→ **EXTRACT PROVIDED**

══════════

I was worried that my atrocious solution to last week's pct was the reason i got bumped down to intermediate level this week, however i was fortunate enough to overhear a conversation of some peers outside of class about how the difficulty drop was to alleviate some stress in order to focus on mtf0, which is understandable and i appreciate. however after completing a certain level and having to go back down, the problems seem
too easy. i found very little challenge in this week's pct, but maybe that's just me and i should keep my mouth shut as not to irk others. Albeit if anyone besides myself reads these I would be happy to help in the very select areas that I can be of any assistance. I swear, I'm actually much nicer than I look.

══════════

→ **GIVEN DATA**
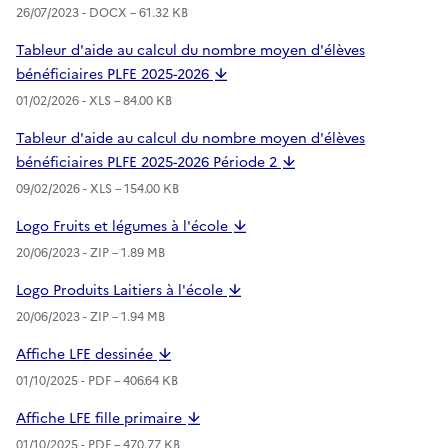
26/07/2023 -
DOCX
– 61.32 KB
Tableur d'aide au calcul du nombre moyen d'élèves
bénéficiaires PLFE 2025-2026
01/02/2026 -
XLS
– 84.00 KB
Tableur d'aide au calcul du nombre moyen d'élèves
bénéficiaires PLFE 2025-2026 Période 2
09/02/2026 -
XLS
– 154.00 KB
Logo Fruits et légumes à l'école
20/06/2023 -
ZIP
– 1.89 MB
Logo Produits Laitiers à l'école
20/06/2023 -
ZIP
– 1.94 MB
Affiche LFE dessinée
01/10/2025 -
PDF
– 406.64 KB
Affiche LFE fille primaire
01/10/2025 -
PDF
– 470.77 KB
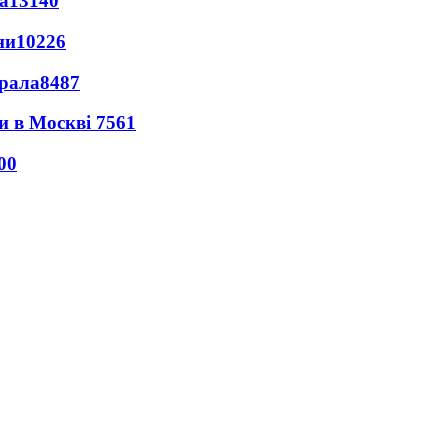
а
13140
ни
10226
ерала
8487
ли в Москві
7561
00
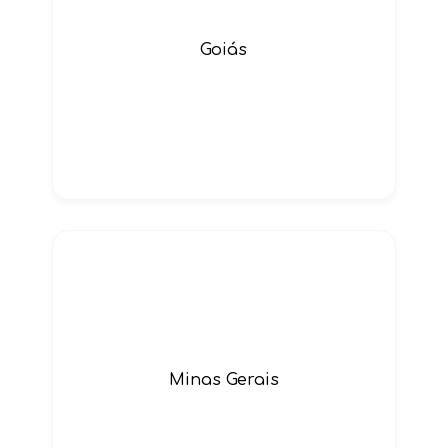
Goiás
Minas Gerais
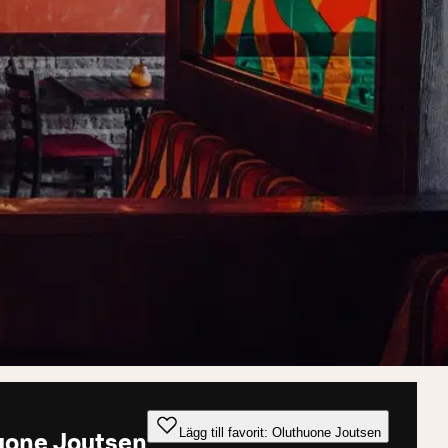
Lägg till favorit: Oluthuone Joutsen
uone Joutsen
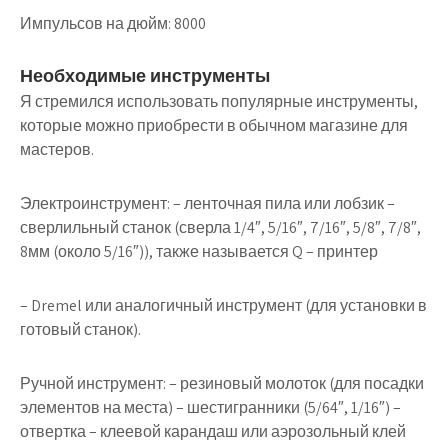
Импульсов на дюйм: 8000
Необходимые инструменты
Я стремился использовать популярные инструменты,
которые можно приобрести в обычном магазине для
мастеров.
Электроинструмент: – ленточная пила или лобзик –
сверлильный станок (сверла 1/4″, 5/16″, 7/16″, 5/8″, 7/8″,
8мм (около 5/16″)), также называется Q – принтер
– Dremel или аналогичный инструмент (для установки в
готовый станок).
Ручной инструмент: – резиновый молоток (для посадки
элементов на места) – шестигранники (5/64″, 1/16″) –
отвертка – клеевой карандаш или аэрозольный клей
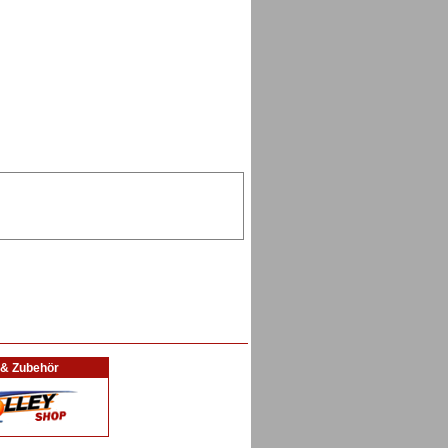
l & Zubehör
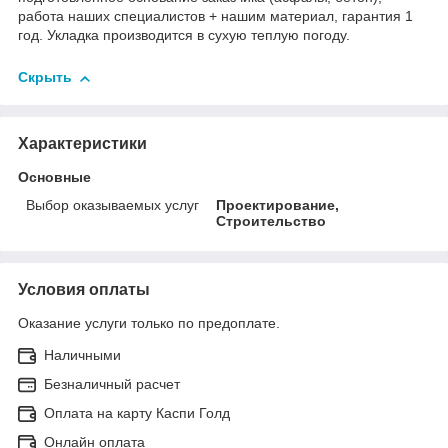
работа наших специалистов + нашим материал, гарантия 1
год. Укладка производится в сухую теплую погоду.
Скрыть
Характеристики
Основные
Выбор оказываемых услуг
Проектирование,
Строительство
Условия оплаты
Оказание услуги только по предоплате.
Наличными
Безналичный расчет
Оплата на карту Каспи Голд
Онлайн оплата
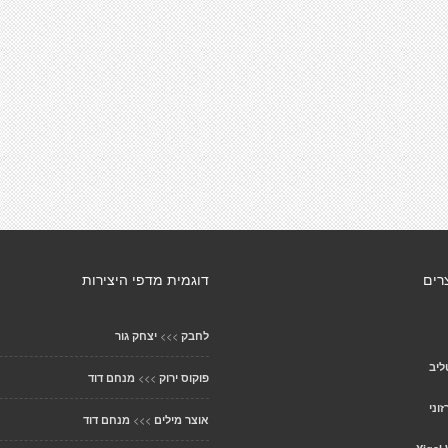
רים
דוגמית מדפי היצירות
>>>
לחבק
יצחק גור
ליב
>>>
פוקוס ירוק
מנחם דוד
וני
>>>
אוצר מילים
מנחם דוד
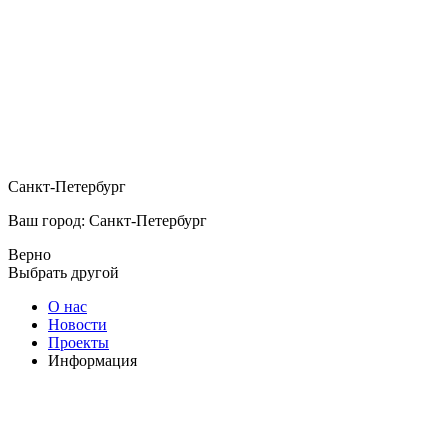
Санкт-Петербург
Ваш город: Санкт-Петербург
Верно
Выбрать другой
О нас
Новости
Проекты
Информация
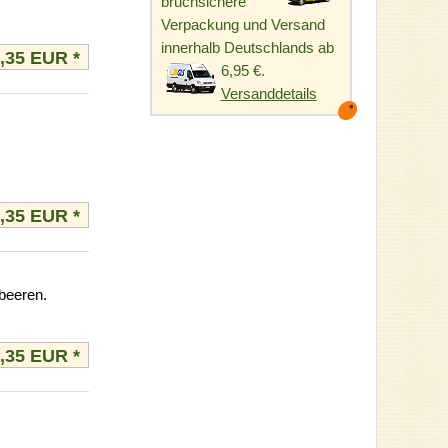
bruchsichere
Verpackung und Versand
innerhalb Deutschlands ab
3,35 EUR
*
6,95 €.
Versanddetails
3,35 EUR
*
beeren.
3,35 EUR
*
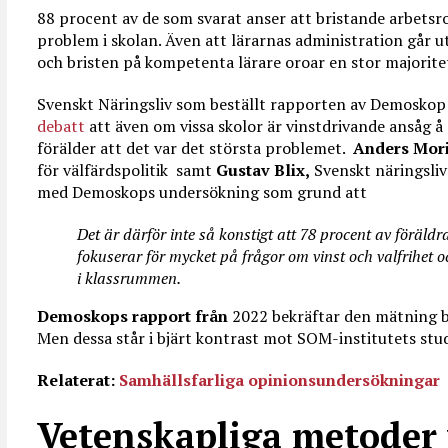
88 procent av de som svarat anser att bristande arbetsro
problem i skolan. Även att lärarnas administration går u
och bristen på kompetenta lärare oroar en stor majoritet
Svenskt Näringsliv som beställt rapporten av Demoskop
debatt
att även om vissa skolor är vinstdrivande ansåg å
förälder att det var det största problemet.
Anders Mori
för välfärdspolitik samt
Gustav Blix,
Svenskt näringsliv
med Demoskops undersökning som grund att
Det är därför inte så konstigt att 78 procent av föräld
fokuserar för mycket på frågor om vinst och valfrihet 
i klassrummen.
Demoskops rapport från
2022 bekräftar den mätning b
Men dessa står i bjärt kontrast mot SOM-institutets stu
Relaterat:
Samhällsfarliga opinionsundersökningar
Vetenskapliga metoder 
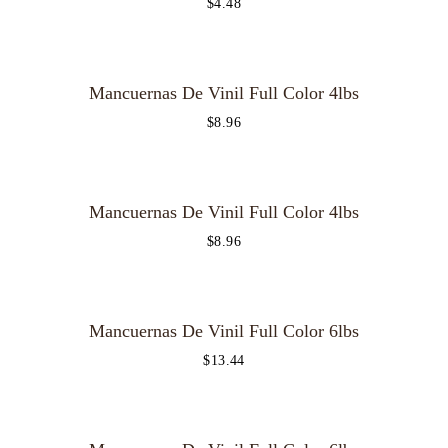
$
4.48
OUT OF STOCK
Mancuernas De Vinil Full Color 4lbs
$
8.96
OUT OF STOCK
Mancuernas De Vinil Full Color 4lbs
$
8.96
Mancuernas De Vinil Full Color 6lbs
$
13.44
OUT OF STOCK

══════════

→ **YOUR TASKS**
1. Revise the passage about being bumped down to the intermediate level, from the words containing "I was worried" through "than I look.", using "clumsy" in place of "atrocious".
2. Pick up the passage about being bumped down to the intermediate level and keep writing it, starting after its final sentence.

→ **RESPONSES IN ORDER**
1.
I was worried that my clumsy solution to last week's pct was the reason i got bumped down to intermediate level this week, however i was fortunate enough to overhear a conversation of some peers outside of class about how the difficulty drop was to alleviate some stress in order to focus on mtf0, which is understandable and i appreciate. however after completing a certain level and having to go back down, the problems seem
too easy. i found very little challenge in this week's pct, but maybe that's just me and i should keep my mouth shut as not to irk others. Albeit if anyone besides myself reads these I would be happy to help in the very select areas that I can be of any assistance. I swear, I'm actually much nicer than I look.

2.
project dow0, what a way to hammer “if” statements down. despite having to type out somewhere in the neighborhood of 20 of these devilish little statements, i found this project rather refreshing now having a better understanding of how to take input, extract parts of it (to which, if i could build a church to the int variable type for how insanely easy they make that task i would. marble statues and stained glass windows for that blessed variable type,) store the extracted values, and what in odin's name stderr finally does. and i've finally found a commenting style that suits me both in terms of aesthetics as well as helps me keep organized. All in all, the only part that was even viewable as “hard” was more-so tedious, in having to type out almost 2 dozen if statements. i looked at the problem of how to determine what multiple of 7 would be best to subtract from our computed value for the final part of the math and yet to no avail did I find a better way to, than a series of if statements repeated ad nauseum. i wanted to work an if/else statement in there somewhere however i couldn't find a proper place without it messing with the other parts of the function or looking entirely out of place. And albeit, Haas Boss has said multiple times it's folly on our end to declare a variable without initializing some value to it i tried my hand at global variables this time around and found when i initialized them outside of the main it returned undesirable results. that being said, declaring but NOT initializing the variables was how i ended up going and it worked out to favorable results. (i will say too, i did make some more tweaks in the time i spent editing the code wherein i un-initialized or solely declared the variables and this yielded better ends. so my method of determining if this was the sole flaw that was giving me problems, is flawed in-and-of itself. maybe someone else had a better time also initializing them outside the main.)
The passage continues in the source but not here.